DATASET
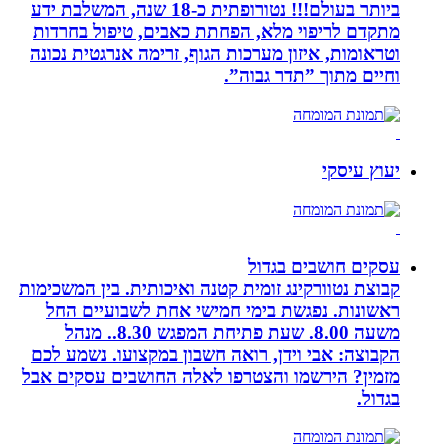
ביותר בעולם!!! נטורופתית כ-18 שנה, המשלבת ידע
מתקדם לריפוי מלא, הפחתת כאבים, טיפול בחרדות
וטראומות, איזון מערכות הגוף, זרימה אנרגטית נכונה
וחיים מתוך ”תדר גבוה”.
יעוץ עיסקי
עסקים חושבים בגדול
קבוצת נטוורקינג זומית קטנה ואיכותית. בין המשכימות
ראשונות. נפגשת בימי חמישי אחת לשבועיים החל
משעה 8.00. שעת פתיחת המפגש 8.30.. מנהל
הקבוצה: אבי וידן, רואה חשבון במקצועו. נשמע לכם
מזמין? הירשמו והצטרפו לאלה החושבים עסקים אבל
בגדול.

DIRECTIONS FOR THIS TASK
Could you write out, unchanged, the line with "הקבוצה: אבי וידן, רואה" and every line after it in the data above?

ANSWER SECTION
הקבוצה: אבי וידן, רואה חשבון במקצועו. נשמע לכם
מזמין? הירשמו והצטרפו לאלה החושבים עסקים אבל
בגדול.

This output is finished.